Namens de verdachte is hoger beroep ingesteld tegen voormeld vonnis.

Het hof heeft kennisgenomen van de vordering van de advocaat-generaal en van hetgeen door de raadsman naar voren is gebracht.

Tenlasteleggingen

Aan de verdachte is in zaak A tenlastegelegd dat:hij op of omstreeks 8 november 2019 te Amsterdam, in elk geval in Nederland, tezamen en in vereniging met een ander of anderen, althans alleen, uit een woning (gelegen aan de [adres 2]), sieraden en/of horloge(s) en/of geld en/of tablet(s) en/of telefoon(s) en/of laptop(s), in elk geval enig goed, dat geheel of ten dele aan een ander dan aan hem en/of zijn mededader(s) toebehoorde, te weten aan [benadeelde], heeft weggenomen met het oogmerk om het zich wederrechtelijk toe te eigenen, terwijl verdachte en/of zijn mededader(s) zich de toegang tot de plaats van het misdrijf heeft/hebben verschaft en/of dat/die weg te nemen sieraden en/of horloge(s) en/of geld en/of tablet(s) en/of telefoon(s) en/of laptop(s) onder zijn/hun bereik heeft/hebben gebracht door middel van braak en/of verbreking en/of inklimming.

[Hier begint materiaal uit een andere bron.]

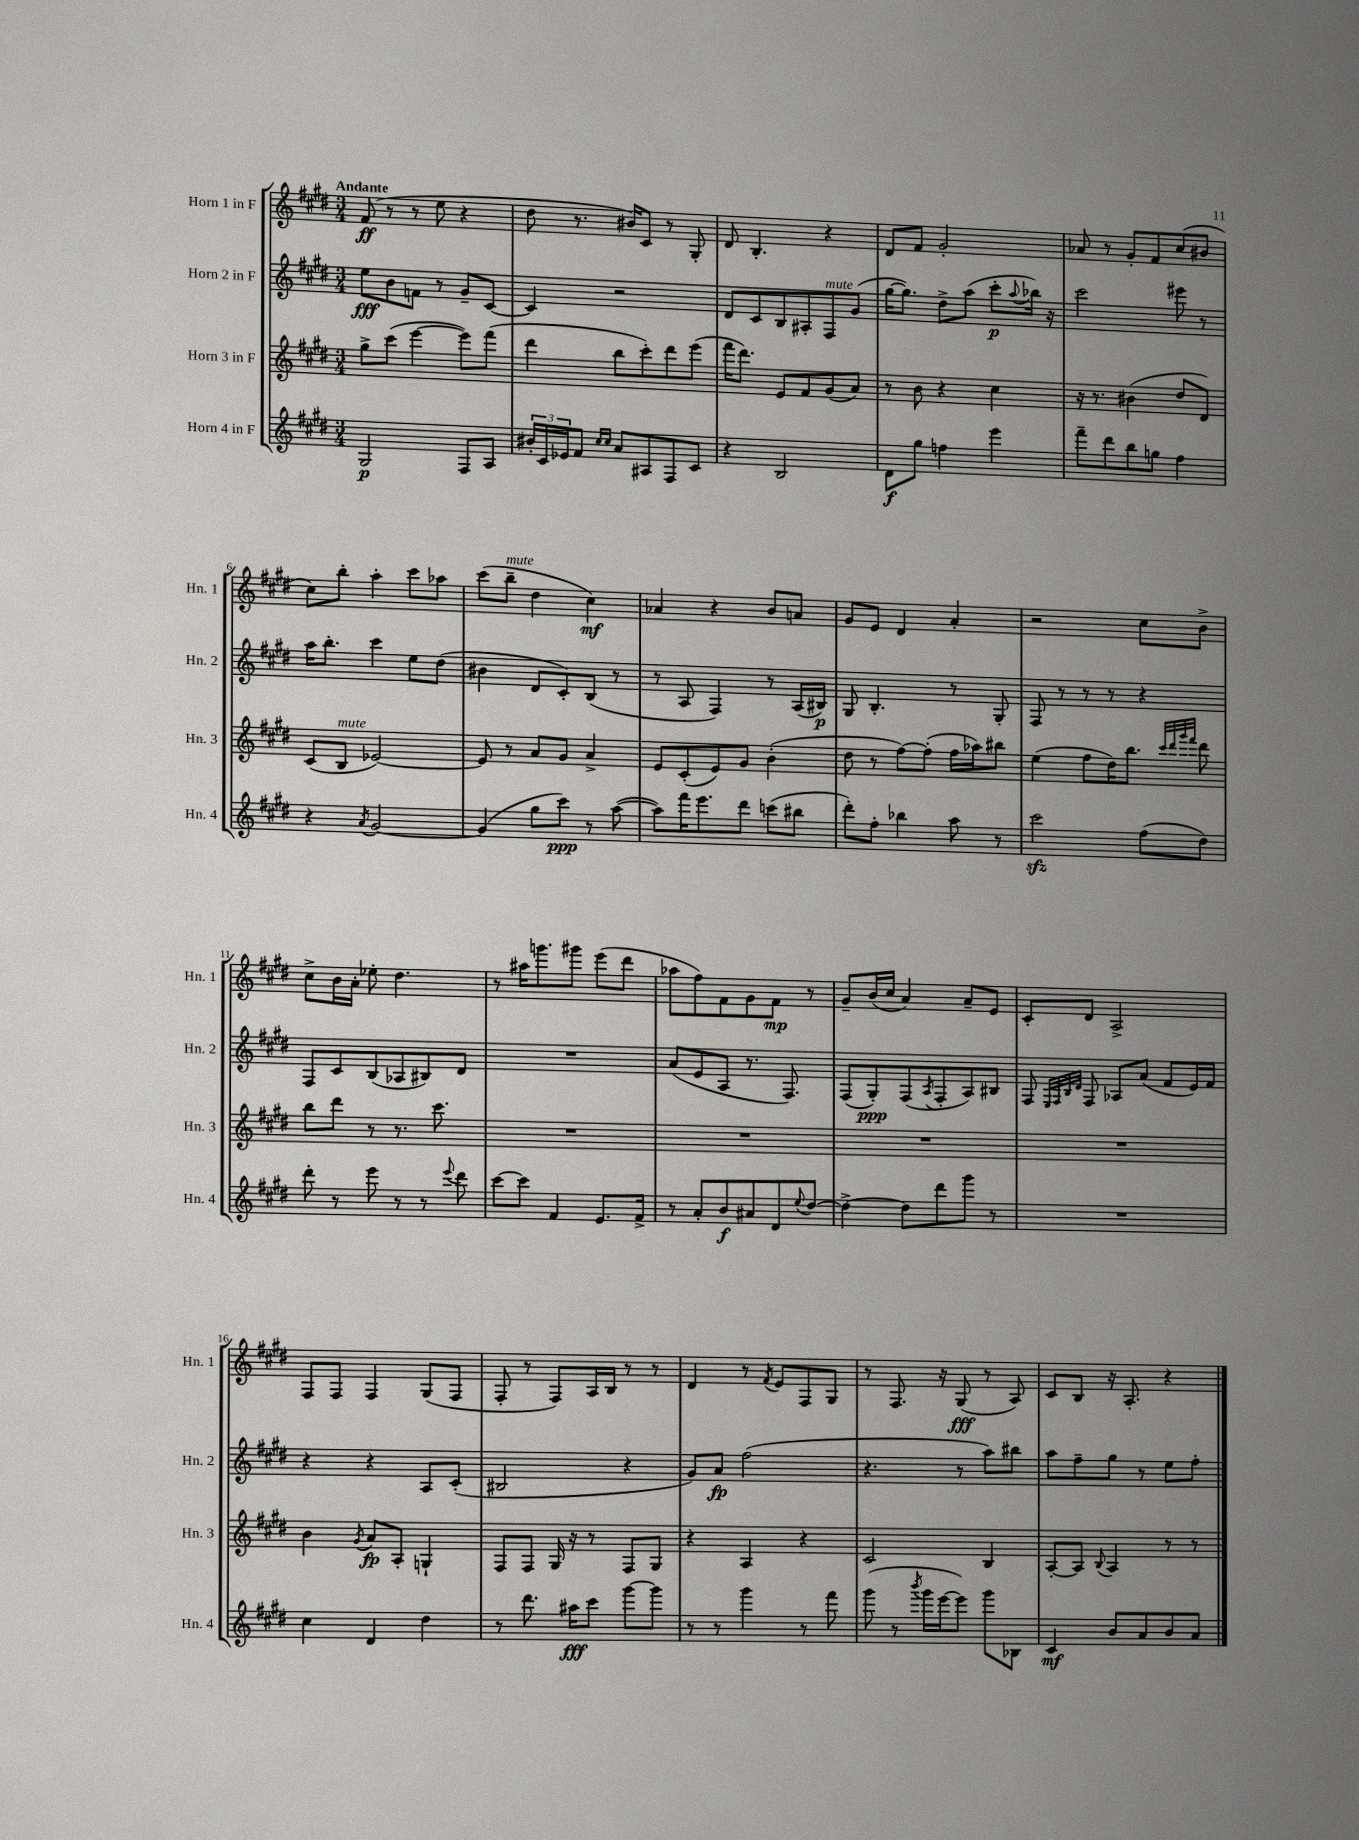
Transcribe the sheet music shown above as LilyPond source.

<<
\new StaffGroup <<
\new Staff = "s0" \with { instrumentName = "Horn 1 in F" shortInstrumentName = "Hn. 1" } {
    \clef treble \key e \major \numericTimeSignature \time 3/4 \tempo "Andante"
    fis'8\ff( r8 r8 e''8 r4 |
    dis''8 r8. bis'16) cis'8 r8 gis8-. |
    dis'8 b4.-. r4 |
    dis'8 fis'8 gis'2-. |
    aes'8 r8 gis'8-. fis'8 cis''8( bis'8 |
    cis''8) b''8-. a''4-. cis'''8 aes''8 |
    cis'''8( b''8--^\markup { \italic "mute" } dis''4 cis''4\mf) |
    aes'4 r4 b'8 a'8 |
    gis'8 e'8 dis'4 a'4-. |
    r2 cis''8 b'8-> |
    cis''8-> b'16 a'16-. ees''8-. dis''4. |
    r8 ais''16 g'''8. gis'''8 e'''8( dis'''8 |
    aes''8 fis''8) fis'8 gis'8 fis'8\mp r8 |
    gis'8-- b'16( cis''16 a'4) a'8-- e'8 |
    cis'8-. dis'8 a2-> |
    fis8 fis8 fis4 gis8( fis8 |
    fis8-. r8 fis8) a16 b16 r8 r8 |
    dis'4 r8 \acciaccatura { fis'8 } e'8 fis8 gis8 |
    r8 fis8. r16 gis8\fff( r8 a8) |
    cis'8 b8 r16 a8.-. r4 \bar "|." |
}
\new Staff = "s1" \with { instrumentName = "Horn 2 in F" shortInstrumentName = "Hn. 2" } {
    \clef treble \key e \major \numericTimeSignature \time 3/4
    e''8\fff b'8 f'8 r8 gis'8-- cis'8~ |
    cis'4 r2 |
    dis'8 cis'8 b8 ais8-. fis8^\markup { \italic "mute" } gis'8( |
    gis''16~ gis''8.) dis''8-> a''8( cis'''8-.\p \appoggiatura { a''8 } bes''16) r16 |
    cis'''2 eis'''8 r8 |
    a''16 b''8.-. cis'''4 e''8 dis''8( |
    bis'4 dis'8 cis'8-.) b8( r8 |
    r8 a8 fis4) r8 a16( bis16\p) |
    gis8 b4.-. r8 gis8-. |
    fis8 r8 r8 r8 r4 |
    fis8 cis'8 b8( aes8 bis8) dis'8 |
    R2. |
    a'8( e'8 a8 r8. fis8.) |
    fis8( gis8-.\ppp) fis8( \acciaccatura { a8 } fis8-. a8) bis8 |
    fis8 \grace { e32 fis32 b32 dis'32 } fis8 aes8 a'8( fis'8 e'16) fis'16 |
    r4 r4 a8 cis'8-.( |
    bis2 r4 |
    gis'8) a'8\fp fis''2( |
    r4. r8 a''8) bis''8 |
    a''8 fis''8-- gis''8 r8 e''8 fis''8-. \bar "|." |
}
\new Staff = "s2" \with { instrumentName = "Horn 3 in F" shortInstrumentName = "Hn. 3" } {
    \clef treble \key e \major \numericTimeSignature \time 3/4
    gis''8-> cis'''8( e'''4~ e'''8) fis'''8( |
    dis'''4 b''8 cis'''8-.) dis'''8 e'''8( |
    fis'''16 dis'''8.) e'8 fis'8 gis'8( a'8) |
    r8 b'8 r4 cis''4 |
    r16 r8. bis'4( dis''8 dis'8) |
    cis'8( b8^\markup { \italic "mute" } ees'2~) |
    ees'8 r8 a'8 gis'8 a'4-> |
    e'8 cis'8-.( e'8) gis'8 b'4-.( |
    dis''8 r8 fis''8~) fis''8-.( fis''16 aes''16) bis''8 |
    e''4( fis''8 dis''16) b''8. \grace { cis'''32 dis'''32 gis'''32 fis'''32 } dis'''8 |
    b''8 dis'''8 r8 r8. cis'''8. |
    R2. |
    R2. |
    R2. |
    R2. |
    b'4 \acciaccatura { gis'8 } a'8\fp a8-. g4-! |
    fis8 fis8 gis16 r16 r8 fis8 gis8 |
    r4 a4 r4 |
    cis'2 b4 |
    a8~-. a8 \appoggiatura { b8 } a4 r8 r8 \bar "|." |
}
\new Staff = "s3" \with { instrumentName = "Horn 4 in F" shortInstrumentName = "Hn. 4" } {
    \clef treble \key e \major \numericTimeSignature \time 3/4
    gis2\p fis8 a8 |
    \tuplet 3/2 { bis'16-. cis'16 ees'16 } fis'8 \grace { cis''16 cis''16 } a'8 ais8 fis8 cis'8 |
    r4 b2 |
    dis'8\f gis''8 f''4 e'''4 |
    fis'''8-- dis'''8 b''8 g''8 fis''4 |
    r4 \acciaccatura { a'8 } gis'2~ |
    gis'4( gis''8 cis'''8\ppp) r8 a''8~( |
    a''8) fis'''16 e'''8. dis'''8 c'''8( bis''8 |
    dis'''8-.) fis''8-. bes''4 a''8 r8 |
    cis'''2\sfz fis''8( dis''8) |
    dis'''8-. r8 e'''8 r8 r8 \appoggiatura { e'''8 } dis'''8 |
    cis'''8~ cis'''8 fis'4 e'8. fis'16-> |
    r8 a'8-. b'8\f ais'8 dis'8 \appoggiatura { e''8 } dis''8~ |
    dis''4~-> dis''8 dis'''8 gis'''8 r8 |
    R2. |
    cis''4 dis'4 dis''4 |
    r8 dis'''8. ais''16\fff cis'''8 gis'''8~ gis'''8 |
    r8 r8 gis'''4 r8 fis'''8 |
    gis'''8( r8 \acciaccatura { b'''8 } gis'''16 e'''16~ e'''8) gis'''8 bes8 |
    cis'4\mf b'8 a'8 b'8 a'8 \bar "|." |
}
>>
>>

Aan de verdachte is in zaak B tenlastegelegd dat:hij op of omstreeks 14 maart 2019 te Amsterdam, in elk geval in Nederland, tezamen en in vereniging met een of meer anderen, althans alleen, een kluis (inhoudende onder andere een grote hoeveelheid sieraden), in elk geval enig goed, dat geheel of ten dele aan een ander dan aan verdachte en/of zijn mededader(s) toebehoorde, te weten aan [slachtoffer], heeft weggenomen met het oogmerk om het zich wederrechtelijk toe te eigenen.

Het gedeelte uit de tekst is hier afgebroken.